**TASK INSTRUCTIONS:**
1. In the van repair forum thread below, what happened to the check engine light after the TPS was installed?
2. Condense the paragraph of the van repair forum thread below that begins "Well I got the TPS installed" into a short bulleted list of its main facts.
3. Carry the van repair forum thread below forward from its final post with another reply.

**PASSAGE TO READ:**
Ok, that is exactly what I wanted to know. I have one more question for now, where can I get one of these cheap walker mufflers? Autoparts store, internet, muffler shop. I also think that you guys are right, I need to get a new flex pipe at the same time. Could you also possably tell me what the inlet and outlet diameters are as well as the lenght is on a stock muffler. I hope that these questions are not getting to stupid, just trying to keep the old girl running for as long as I can. Thanks guys for all your help.
Last edited by Luddachris; Dec 7, 2006 at 11:16 AM.
shop around....lots of free shipping offers now....try your local discount parts store also....many will match internet pricing and no shipping, may have to wait for part from warehouse
flex unit bolts to back of cat & welds or bell adapter's w. clamps to front of muffler....get new gasket and new bolts....i like stainless steel....can remove or retighten needed
Well I got the TPS installed, the check engine light went out but the stumbling it still there. Sometimes it is better and other times it is worse. is there anything else that you guys can think of as why my van would keep doing this. Checked it again for any codes and nothing. Someone told me that there might be 2 O2 sensors on this van but have looked and found nothing. The higher the RPM's the less that it stumbles, however that could just be that I am not feeling it at speed, only on exceleration. Thank you guys for your help, my wife is getting to the point that she thinks that we should just get a new conversion van, but I just can not like the old girl go ( had her to long)

**GIVEN INFORMATION:**
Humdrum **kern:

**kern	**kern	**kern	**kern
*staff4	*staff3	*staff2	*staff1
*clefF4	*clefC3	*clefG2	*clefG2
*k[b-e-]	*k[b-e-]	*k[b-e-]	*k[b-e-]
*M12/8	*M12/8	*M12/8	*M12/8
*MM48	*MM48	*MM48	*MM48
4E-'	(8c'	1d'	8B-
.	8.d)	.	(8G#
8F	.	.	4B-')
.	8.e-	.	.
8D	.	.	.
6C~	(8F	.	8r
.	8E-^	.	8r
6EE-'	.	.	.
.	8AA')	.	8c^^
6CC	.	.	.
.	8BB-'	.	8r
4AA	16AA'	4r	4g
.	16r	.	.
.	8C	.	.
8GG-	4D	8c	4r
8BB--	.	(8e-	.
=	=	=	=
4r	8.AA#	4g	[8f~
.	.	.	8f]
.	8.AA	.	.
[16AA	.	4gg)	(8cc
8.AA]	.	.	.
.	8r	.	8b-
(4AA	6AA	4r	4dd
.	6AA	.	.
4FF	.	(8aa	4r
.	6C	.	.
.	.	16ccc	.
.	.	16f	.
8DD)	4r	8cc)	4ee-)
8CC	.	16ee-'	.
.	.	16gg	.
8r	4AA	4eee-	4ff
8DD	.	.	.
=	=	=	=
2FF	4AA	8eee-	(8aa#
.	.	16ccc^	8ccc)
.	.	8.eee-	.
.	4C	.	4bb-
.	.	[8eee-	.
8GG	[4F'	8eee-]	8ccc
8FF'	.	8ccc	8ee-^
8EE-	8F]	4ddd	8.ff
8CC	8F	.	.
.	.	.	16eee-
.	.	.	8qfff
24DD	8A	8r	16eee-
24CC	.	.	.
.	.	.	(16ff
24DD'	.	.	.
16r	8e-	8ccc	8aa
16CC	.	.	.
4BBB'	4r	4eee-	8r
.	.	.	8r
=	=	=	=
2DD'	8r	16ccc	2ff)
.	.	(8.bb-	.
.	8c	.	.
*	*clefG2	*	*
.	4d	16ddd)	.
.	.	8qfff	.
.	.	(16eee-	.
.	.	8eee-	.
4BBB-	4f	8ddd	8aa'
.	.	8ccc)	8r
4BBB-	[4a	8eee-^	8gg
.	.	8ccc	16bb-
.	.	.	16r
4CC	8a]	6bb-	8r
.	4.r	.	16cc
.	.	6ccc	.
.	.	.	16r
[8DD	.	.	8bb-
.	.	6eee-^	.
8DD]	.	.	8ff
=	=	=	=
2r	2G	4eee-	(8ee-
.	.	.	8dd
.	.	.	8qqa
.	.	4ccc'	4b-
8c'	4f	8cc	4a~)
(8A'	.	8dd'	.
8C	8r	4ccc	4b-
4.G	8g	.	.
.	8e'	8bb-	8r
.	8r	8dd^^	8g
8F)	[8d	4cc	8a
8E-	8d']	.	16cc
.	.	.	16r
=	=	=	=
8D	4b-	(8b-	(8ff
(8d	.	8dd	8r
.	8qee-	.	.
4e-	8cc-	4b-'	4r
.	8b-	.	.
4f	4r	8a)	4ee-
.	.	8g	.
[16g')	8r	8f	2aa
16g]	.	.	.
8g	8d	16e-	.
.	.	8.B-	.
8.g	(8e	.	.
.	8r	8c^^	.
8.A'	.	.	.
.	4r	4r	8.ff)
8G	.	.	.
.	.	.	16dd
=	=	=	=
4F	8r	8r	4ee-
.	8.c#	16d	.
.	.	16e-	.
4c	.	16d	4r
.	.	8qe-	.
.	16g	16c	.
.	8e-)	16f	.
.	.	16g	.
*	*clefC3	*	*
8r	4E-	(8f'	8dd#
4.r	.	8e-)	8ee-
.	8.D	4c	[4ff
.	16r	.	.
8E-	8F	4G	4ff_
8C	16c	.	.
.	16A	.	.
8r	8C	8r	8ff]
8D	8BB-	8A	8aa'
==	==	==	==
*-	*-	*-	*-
==
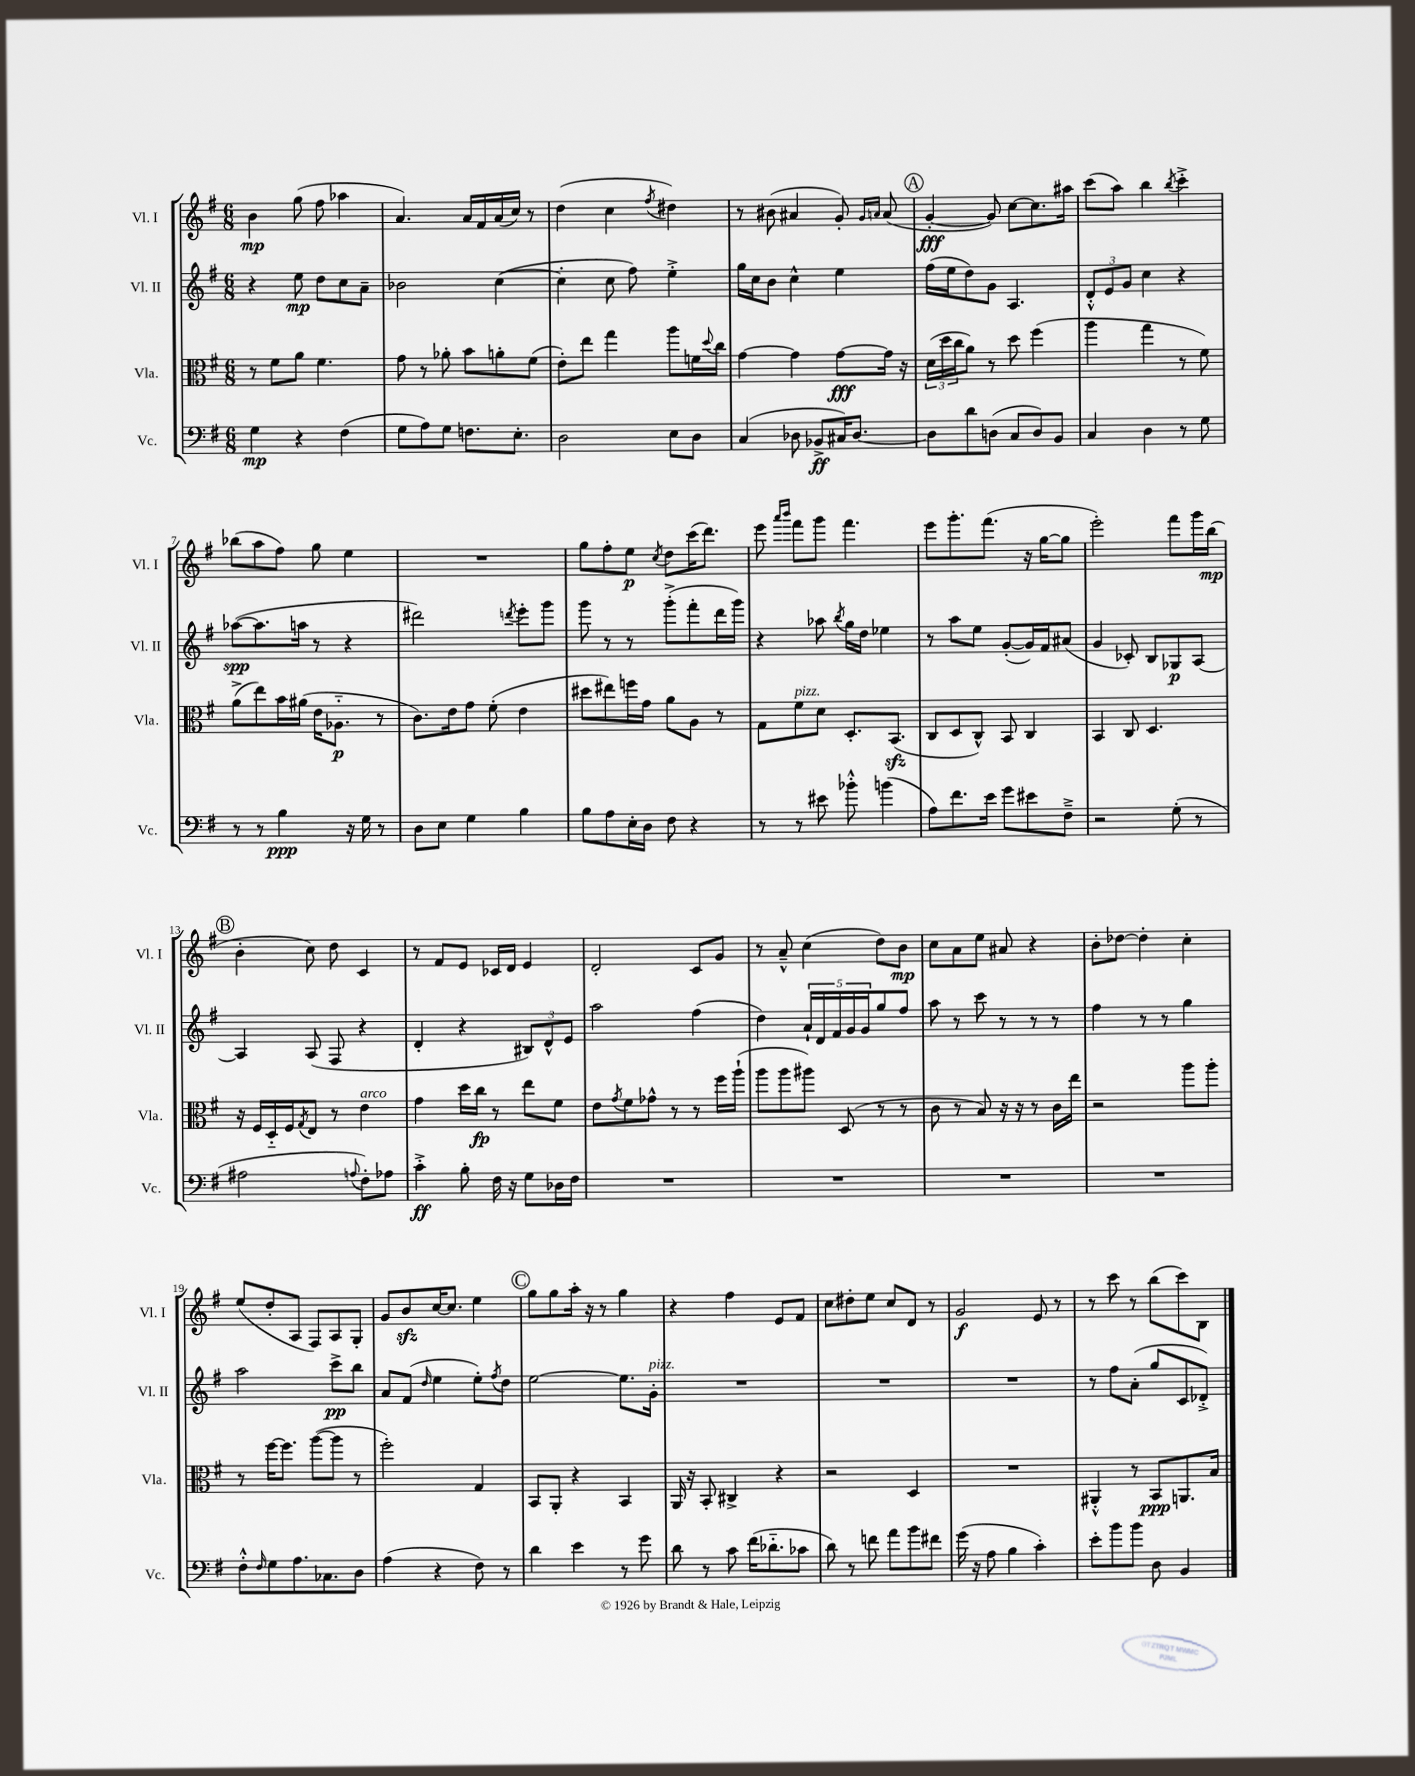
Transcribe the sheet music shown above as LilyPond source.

**ANSWERS TO THE EXERCISE:**
1. It went out.

2.
- The TPS was installed and the check engine light went out, but the stumbling remains, sometimes better and sometimes worse.
- A second check found no codes.
- Someone suggested the van might have two O2 sensors, but none were found.
- The stumbling lessens at higher RPM, though it may only be felt on acceleration.
- The writer's wife wants a new conversion van, but the writer has had this one too long to let it go.

3.
is it a stubble/hesitation where engine cuts back?
a miss that cuts in and out?
a surge ahead then cut back?
or continious rough running while accel?
i would run a fuel pressure test while it's stubbling
does it have to be in gear under load on road? or will it accel stubble in park?
marginal fuel pressure from weak pump, plugged pump sock filter or a fuel pressure regulator that has a weakened spring can cause accel. stumble and fuel starvation
will need a long hose commercial fuel pressure gauge that you can monitor in cab
there is a large section in Ford Service cd related to stumble on accel. way too much to cover here
here are the OASIS numbers covered in manual
Hesitation/Stumble 611000
—Acceleration 611500
all OBDI ECU/PCM system Aeros have 1 O2 sensor only, general dividing age is pre '96...a few '95 Aeros are OBDII
one other remote possibility is an excessively worn cam chain/gear set...usually shows up as power loss under load on hills and accel.....
difficult to test for with common DIY test equip....
I would say that it is a miss that comes and goes, when the engine is cold the miss is very light as the engine warms up it gets worse. On top of that every day is differant, some days it is fine around town you can only notice the miss when getting on the freeway, Some days the miss is so bad that it misses everytime that you touch the gas. It is never the same day to day.
the mechanic that came out here said that he ran a vacume test, so I am assuming that it was done. He said that all was good with vacume.
I am not sure how to run a fuel preasure test.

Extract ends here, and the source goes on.